A COUPLE OF WEEKS AFTER THAT TRIP to Virginia, I picked up a recently published book, The Death of Liberalism, written by a fellow named R. Emmett Tyrrell, Jr. Perhaps you’ve heard of him. It is Tyrrell’s thesis that the Obama presidency, far from signaling the death of conservatism, has actually demonstrated the reverse: Liberalism is dead, and Obama is its pallbearer.
Whether this November will bring the final interment of liberalism’s corpse, or whether it will somehow manage to continue shuffling along in zombie fashion, remains to be seen. Yet in Tyrrell’s book I saw a passing reference to Sam Tanenhaus, whose mistaken “intellectual autopsy” of conservatism once garnered effusive praise, and wondered: Whatever became of Sam?

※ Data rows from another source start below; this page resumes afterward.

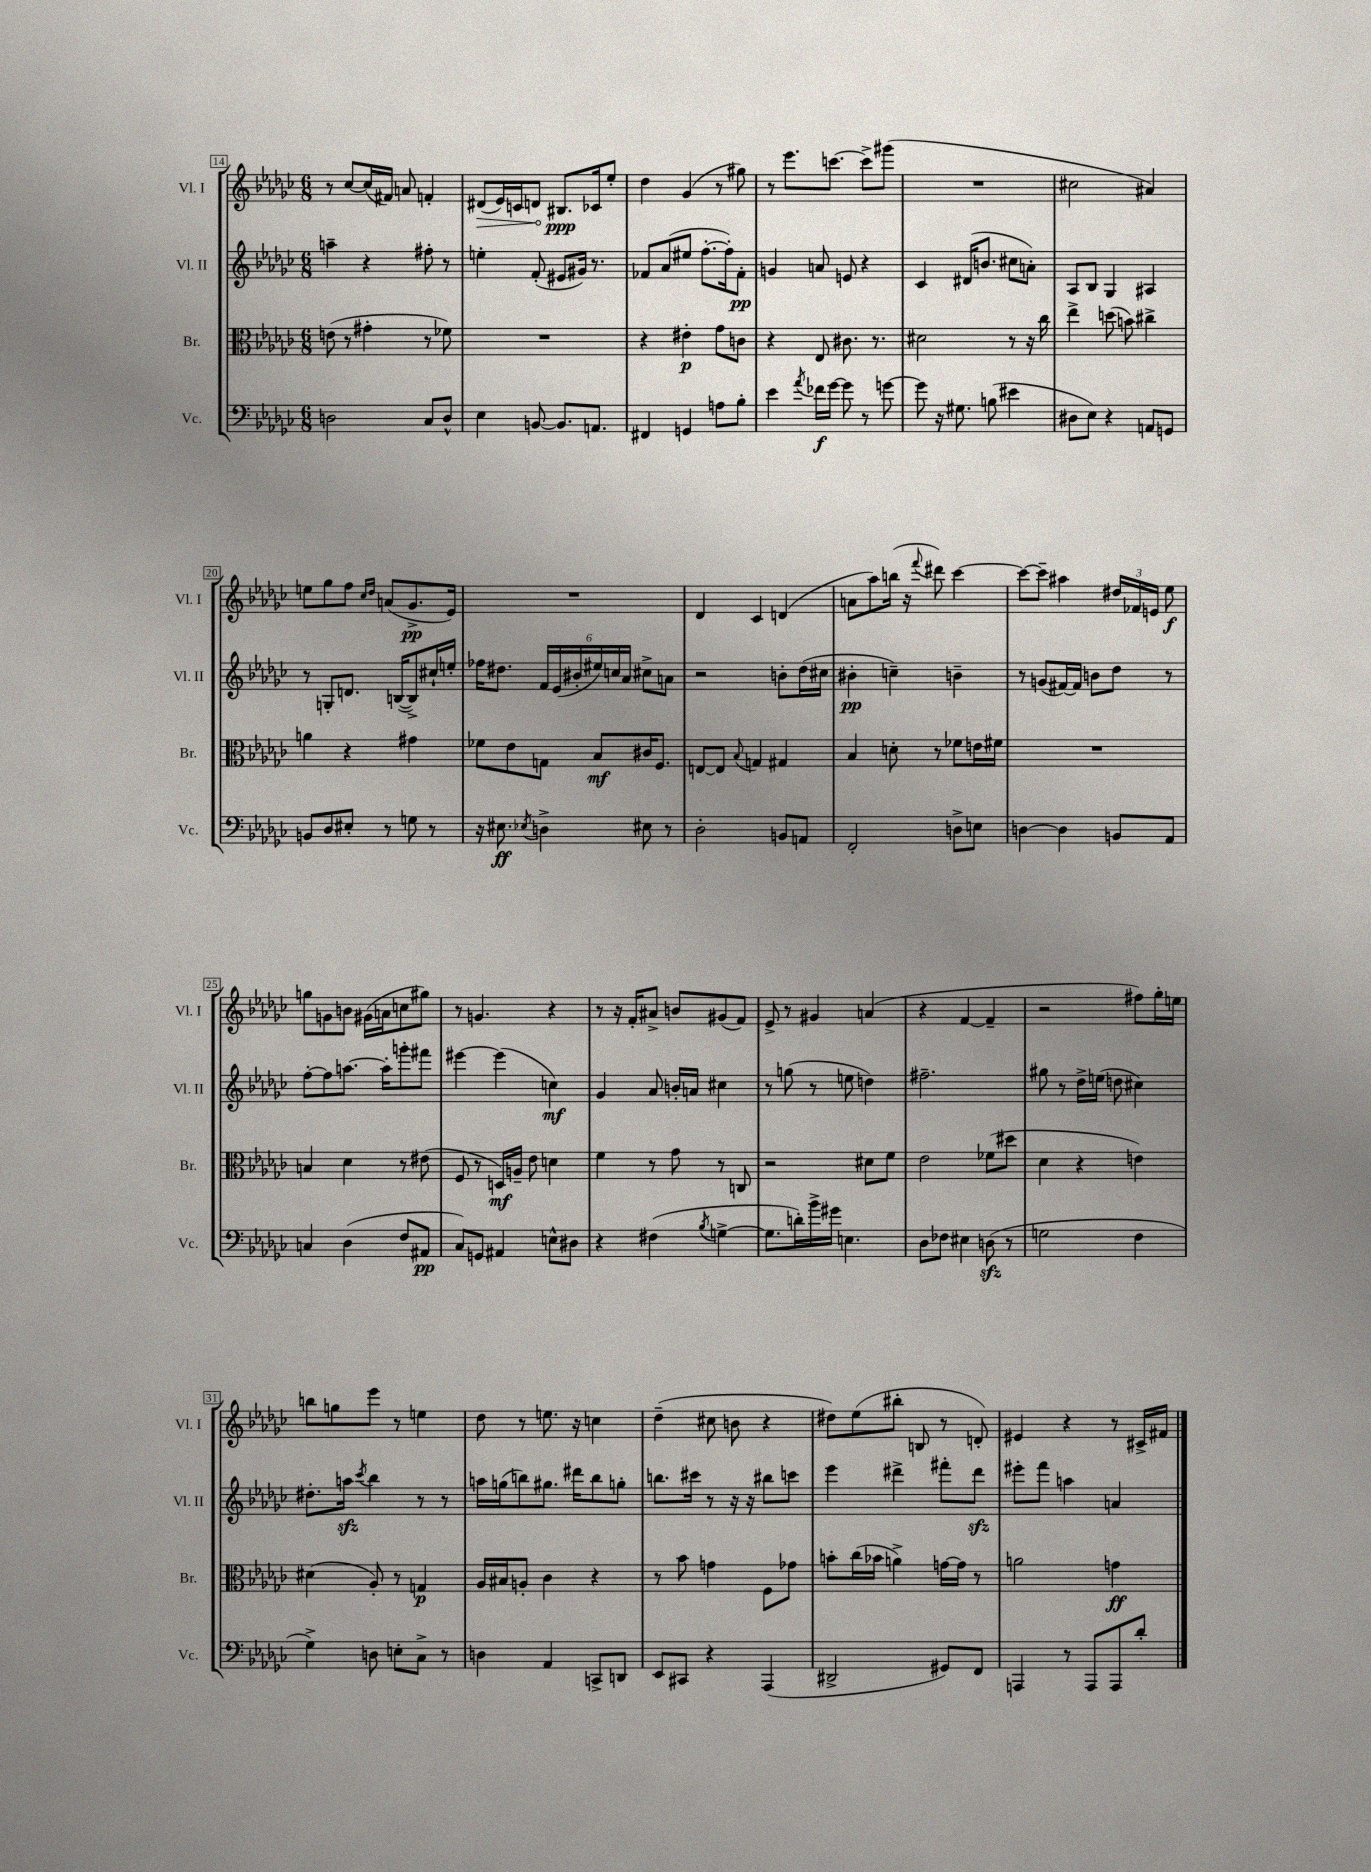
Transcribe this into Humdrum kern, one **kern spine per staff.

**kern	**dynam	**kern	**dynam	**kern	**dynam	**kern	**dynam
*part4	*part4	*part3	*part3	*part2	*part2	*part1	*part1
*staff4	*staff4	*staff3	*staff3	*staff2	*staff2	*staff1	*staff1
*I"Vc.	*	*I"Br.	*	*I"Vl. II	*	*I"Vl. I	*
*I'Vc.	*	*I'Br.	*	*I'Vl. II	*	*I'Vl. I	*
*clefF4	*	*clefC3	*	*clefG2	*	*clefG2	*
*k[b-e-a-d-g-c-]	*	*k[b-e-a-d-g-c-]	*	*k[b-e-a-d-g-c-]	*	*k[b-e-a-d-g-c-]	*
*M6/8	*	*M6/8	*	*M6/8	*	*M6/8	*
=14	=14	=14	=14	=14	=14	=14	=14
2Dn\	.	(8en\	.	4aan~\	.	8r	.
.	.	8r	.	.	.	[8cc-/L	.
.	.	4g#X'\	.	4r	.	(16cc-/L]	.
.	.	.	.	.	.	16f#X/JJ)	.
.	.	.	.	.	.	8an/	.
8C-/L	.	8r	.	8ff#X'\	.	4fn'/	.
8D^^/J	.	8f-X\)	.	8r	.	.	.
=15	=15	=15	=15	=15	=15	=15	=15
!	!	!	!	!	!	!	!LO:HP:b
4E-\	.	2.r	.	4een'\	.	(8d#X/L	>
.	.	.	.	.	.	16e-/L)	.
.	.	.	.	.	.	16cn/J	.
[8BBn/	.	.	.	(8f'/	.	8dn/J	.
8.BB/L]	.	.	.	8e#X/L	.	8.B#X/L	] ppp
.	.	.	.	16g#X/Jk)	.	.	.
8.AAn/J	.	.	.	8.r	.	16c-X/k	.
.	.	.	.	.	.	8ee-'/J	.
=16	=16	=16	=16	=16	=16	=16	=16
4FF#X/	.	4r	.	8f-X/L	.	4dd-\	.
.	.	.	.	(8a-/	.	.	.
4GGn/	.	4e#X'\	p	8ee#X/J	.	(4g-/	.
.	.	.	.	[8.ff'\L	.	.	.
8An\L	.	8g-\L	.	.	.	8r	.
.	.	.	.	16ff'\k])	.	.	.
8B-'\J	.	8cn\J	.	8f-'\J	pp	8gg#X\)	.
=17	=17	=17	=17	=17	=17	=17	=17
4e-\	.	4r	.	4gn/	.	8r	.
.	.	.	.	.	.	8.eee-\L	.
8qa-/	.	.	.	.	.	.	.
16f-X\LL	f	8E-/	.	8an/	.	.	.
[16g-\JJ	.	.	.	.	.	[8.cccn\J	.
8g-\]	.	8.c#X\	.	8en/	.	.	.
8r	.	.	.	4r	.	8ccc^\L]	.
.	.	8.r	.	.	.	.	.
[8gn\	.	.	.	.	.	(8ggg#X\J	.
=18	=18	=18	=18	=18	=18	=18	=18
8g\]	.	2d#X\	.	4c-/	.	2.r	.
16r	.	.	.	.	.	.	.
8.G#X\	.	.	.	.	.	.	.
.	.	.	.	(16d#X/KL	.	.	.
.	.	.	.	8.bn/J	.	.	.
(8Bn\	.	.	.	.	.	.	.
4e#X\	.	8r	.	8cc#X\L	.	.	.
.	.	16r	.	8an'\J)	.	.	.
.	.	16cc-\	.	.	.	.	.
=19	=19	=19	=19	=19	=19	=19	=19
8D#X\L	.	4ee-^\	.	8A-/L	.	2cc#X\	.
8E-\J)	.	.	.	8B-/J	.	.	.
4r	.	(8ddn\	.	4G-/	.	.	.
.	.	8bn\)	.	.	.	.	.
8AAn/L	.	4cc#X^\	.	4A#X/	.	4a#X/)	.
8GGn/J	.	.	.	.	.	.	.
!!LO:LB:g=z
=20	=20	=20	=20	=20	=20	=20	=20
8BBn/L	.	4an\	.	8r	.	8een\L	.
8D-/	.	.	.	8Gn'/L	.	8gg-\	.
8E#X'/J	.	4r	.	8.dn/J	.	8ff\J	.
.	.	.	.	.	.	16qqcc-/LL	.
.	.	.	.	.	.	16qqdd-/JJ	.
8r	.	.	.	.	.	(8an/L	.
.	.	.	.	([16Bn/KL	.	.	.
8Gn\	.	4g#X\	.	8B^/])	.	8.g-^/	pp
8r	.	.	.	16cc#X`/L	.	.	.
.	.	.	.	16een'/JJ	.	16e-/Jk)	.
=21	=21	=21	=21	=21	=21	=21	=21
16r	.	8f-X\L	.	16ff-X\KL	.	2.r	.
8.E#X\	ff	.	.	8.dd#X\J	.	.	.
.	.	8e-\	.	.	.	.	.
8qE-X/	.	.	.	.	.	.	.
4Dn^\	.	8Gn\J	.	24f/LL	.	.	.
.	.	.	.	(24e-/	.	.	.
.	.	.	.	24b#X'/	.	.	.
.	.	8B-/L	mf	24ee#X/)	.	.	.
.	.	.	.	24ccn/	.	.	.
.	.	.	.	24a-/JJ	.	.	.
8E#X\	.	16c#X/K	.	8cc#X^\L	.	.	.
.	.	8.F/J	.	.	.	.	.
8r	.	.	.	8an\J	.	.	.
=22	=22	=22	=22	=22	=22	=22	=22
2D-'\	.	[8En/L	.	2r	.	4d-/	.
.	.	8E/J]	.	.	.	.	.
.	.	8qqB-/	.	.	.	.	.
.	.	4Gn/	.	.	.	4c-/	.
8BBn/L	.	4G#X/	.	8bn'\L	.	(4dn/	.
8AAn/J	.	.	.	(16dd-\L	.	.	.
.	.	.	.	16cc#X\JJ	.	.	.
=23	=23	=23	=23	=23	=23	=23	=23
2FF'/	.	4B-/	.	4b#X'\	pp	8an\L	.
.	.	.	.	.	.	8aa-\)	.
.	.	8dn'\	.	4ccn~\)	.	(16bbn\Jk	.
.	.	.	.	.	.	16r	.
.	.	.	.	.	.	8qqfff/	.
.	.	8r	.	.	.	8ddd#X\)	.
8Dn^\L	.	8f-X\L	.	4bn~\	.	[4ccc-\	.
8En\J	.	16en\L	.	.	.	.	.
.	.	16f#X\JJ	.	.	.	.	.
=24	=24	=24	=24	=24	=24	=24	=24
[4Dn\	.	2.r	.	8r	.	8ccc-\L_	.
.	.	.	.	(8gn/L	.	8ccc-~\J]	.
4D\]	.	.	.	[16f#X/L)	.	4aa#X\	.
.	.	.	.	16f#/JJ]	.	.	.
.	.	.	.	8bn\L	.	.	.
8BBn/L	.	.	.	8dd-\J	.	24dd#X/LL	.
.	.	.	.	.	.	24f-X/	.
.	.	.	.	.	.	24en/JJ	.
8AA-/J	.	.	.	8r	.	8ee-\	f
!!LO:LB:g=z
=25	=25	=25	=25	=25	=25	=25	=25
4Cn/	.	4Bn/	.	[8ff'\L	.	8ggn\L	.
.	.	.	.	8ff\]	.	8gn\	.
(4D-\	.	4d-\	.	[8.aan\J	.	8bn\J	.
.	.	.	.	.	.	(16g#X\LL	.
.	.	.	.	16aa'\KL]	.	16an\J	.
8F/L	.	8r	.	8gggn'\	.	8ccn\	.
8AA#X/J	pp	(8e#X\	.	8fff#X\J	.	8gg#X\J)	.
=26	=26	=26	=26	=26	=26	=26	=26
8C-/L)	.	8F/	.	[4eee#X\	.	8r	.
8GGn/J	.	8r	.	.	.	4.gn/	.
4AA#X/	.	16Dn/LL)	mf	(4eee#\]	.	.	.
.	.	16An~/JJ	.	.	.	.	.
.	.	8e-\	.	.	.	.	.
8En^^\L	.	4dn\	.	4ccn\)	mf	4r	.
8D#X\J	.	.	.	.	.	.	.
=27	=27	=27	=27	=27	=27	=27	=27
4r	.	4f\	.	4g-/	.	8r	.
.	.	.	.	.	.	16r	.
.	.	.	.	.	.	16f'/KL	.
(4F#X\	.	8r	.	8a-/	.	8a#X^/J	.
.	.	8g-\	.	16bn'/LL	.	8bn/L	.
.	.	.	.	16an/JJ	.	.	.
8qB-/	.	.	.	.	.	.	.
[4Gn^\	.	8r	.	4cc#X\	.	(8g#X/	.
.	.	8Cn/	.	.	.	8f/J)	.
=28	=28	=28	=28	=28	=28	=28	=28
8.G\L]	.	2r	.	8r	.	8e-^/	.
.	.	.	.	(8ggn\	.	8r	.
16dn'\L)	.	.	.	.	.	.	.
16b-^\	.	.	.	8r	.	4g#X/	.
16g#X\JJ	.	.	.	.	.	.	.
4.En\	.	.	.	8een\	.	.	.
.	.	8d#X\L	.	4ddn\)	.	(4an/	.
.	.	8f\J	.	.	.	.	.
=29	=29	=29	=29	=29	=29	=29	=29
8D-\L	.	2e-\	.	2.ff#X~\	.	4r	.
8F-X\J	.	.	.	.	.	.	.
4E#X\	.	.	.	.	.	[4f/	.
(8Dnzz\	.	(8f-X\L	.	.	.	4f~/]	.
8r	.	8dd#X\J	.	.	.	.	.
=30	=30	=30	=30	=30	=30	=30	=30
2Gn\	.	4d-\	.	8gg#X\	.	2r	.
.	.	.	.	8r	.	.	.
.	.	4r	.	16dd-^\LL	.	.	.
.	.	.	.	(16een\JJ	.	.	.
.	.	.	.	8ddn\	.	.	.
4F\	.	4en\)	.	4cc#X\)	.	8ff#X\L)	.
.	.	.	.	.	.	16gg-'\L	.
.	.	.	.	.	.	16een\JJ	.
!!LO:LB:g=z
=31	=31	=31	=31	=31	=31	=31	=31
4G-^\)	.	(4d#X\	.	8.dd#X'\L	.	8bbn\L	.
.	.	.	.	.	.	8ggn\	.
.	.	.	.	16aanzz\Jk	.	.	.
.	.	.	.	8qccc-/	.	.	.
8Dn\	.	8A-'/)	.	4bb-\	.	8eee-\J	.
8En'\L	.	8r	.	.	.	8r	.
8C-^\J	.	4Gn/	p	8r	.	4een\	.
8r	.	.	.	8r	.	.	.
=32	=32	=32	=32	=32	=32	=32	=32
4Dn\	.	16A-/LL	.	16aan\LL	.	8dd-\	.
.	.	16B#X/J	.	(16ggn\J	.	.	.
.	.	8An'/J	.	8bbn\)	.	8r	.
4AA-/	.	4c-\	.	8.gg#X\J	.	8.een\	.
.	.	.	.	16ddd#X\KL	.	16r	.
8CCn^/L	.	4r	.	8bb\	.	4ccn\	.
8DDn/J	.	.	.	8ggn'\J	.	.	.
=33	=33	=33	=33	=33	=33	=33	=33
8EE-/L	.	8r	.	8.bbn\L	.	(4dd-~\	.
8CC#X/J	.	8b-\	.	.	.	.	.
.	.	.	.	16ccc#X\Jk	.	.	.
4r	.	4gn\	.	8r	.	8cc#X\	.
.	.	.	.	16r	.	8bn\	.
.	.	.	.	16r	.	.	.
(4AAA-/	.	8F\L	.	8bb#X\L	.	4r	.
.	.	8g-X\J	.	8cccn\J	.	.	.
=34	=34	=34	=34	=34	=34	=34	=34
2DD#X^/	.	8bn'\L	.	4eee-\	.	8dd#X\L)	.
.	.	(16cc-\L	.	.	.	(8ee-\	.
.	.	16b-X\JJ	.	.	.	.	.
.	.	4an^\)	.	4ddd#X^\	.	8bb#X'\J	.
.	.	.	.	.	.	8Bn/	.
8GG#X/L)	.	[16gn\LL	.	8fff#X'\L	.	8r	.
.	.	16g\JJ]	.	.	.	.	.
8FF/J	.	8r	.	8ddd#zz\J	.	8dn'/)	.
=35	=35	=35	=35	=35	=35	=35	=35
4AAAn/	.	2an\	.	8eee#X'\L	.	4e#X/	.
.	.	.	.	8fff\J	.	.	.
8r	.	.	.	4aan\	.	4r	.
8AAA/L	.	.	.	.	.	.	.
8AAA/	.	4gn\	ff	4an/	.	8r	.
8d-'/J	.	.	.	.	.	16c#X^/LL	.
.	.	.	.	.	.	16f#X/JJ	.
==	==	==	==	==	==	==	==
*-	*-	*-	*-	*-	*-	*-	*-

A quick search of the online archives at the New York Times confirmed my suspicions that he had lapsed into a mysterious silence. While his byline had appeared seven times in 2011—nearly always bashing the conservatives whose “death” he had pronounced two years earlier—Tanenhaus hadn’t written anything for the Times in 2012 since a January 15 article in which he pretended to discern evidence of fading Tea Party influence amid the early Republican primary results. His most recent byline was not in the Times, nor in the New Republic—which last published Tanenhaus in December 2011—but instead in Newsweek, the bankrupt magazine that was taken over by Tina Brown and which reportedly lost $20 million during her first year as its editor. The June 26 issue of Newsweek included a Tanenhaus article about British novelist Martin Amis, which offered a chance to take a jab at the conservatism that refuses to die: “Today Amis marvels, like so many others, at how far the right has moved. In 2012 Ronald Reagan seems ‘a wild liberal,’ he says.” After that, however, Tanenhaus seemed to disappear entirely.
The most likely explanation for Tanenhaus’s vanishing act is embarrassment at seeing his fame turn so suddenly to infamy, as the conservatism he wishfully pronounced dead has proven so difficult to kill. One imagines him nowadays as a sort of misanthropic recluse, either stumbling around his apartment in a daze or curled up in a fetal position on his sofa, muttering imprecations against those damned voters who refused to accept his “autopsy” as conclusive. When last I checked, The Death of Conservatism could be purchased for one cent from Amazon.com, and the sales ranking for Tanenhaus’s formerly acclaimed volume was 585,392—not even among the top half-million most popular books.
Entire months now pass without any evidence that Sam Tanenhaus is still among the living. Few people notice and still fewer care. His political irrelevance and obscurity are complete, and inarguably well deserved. And in The Death of Liberalism, Tyrrell provides the obituary for Tanenhaus’s “autopsy.”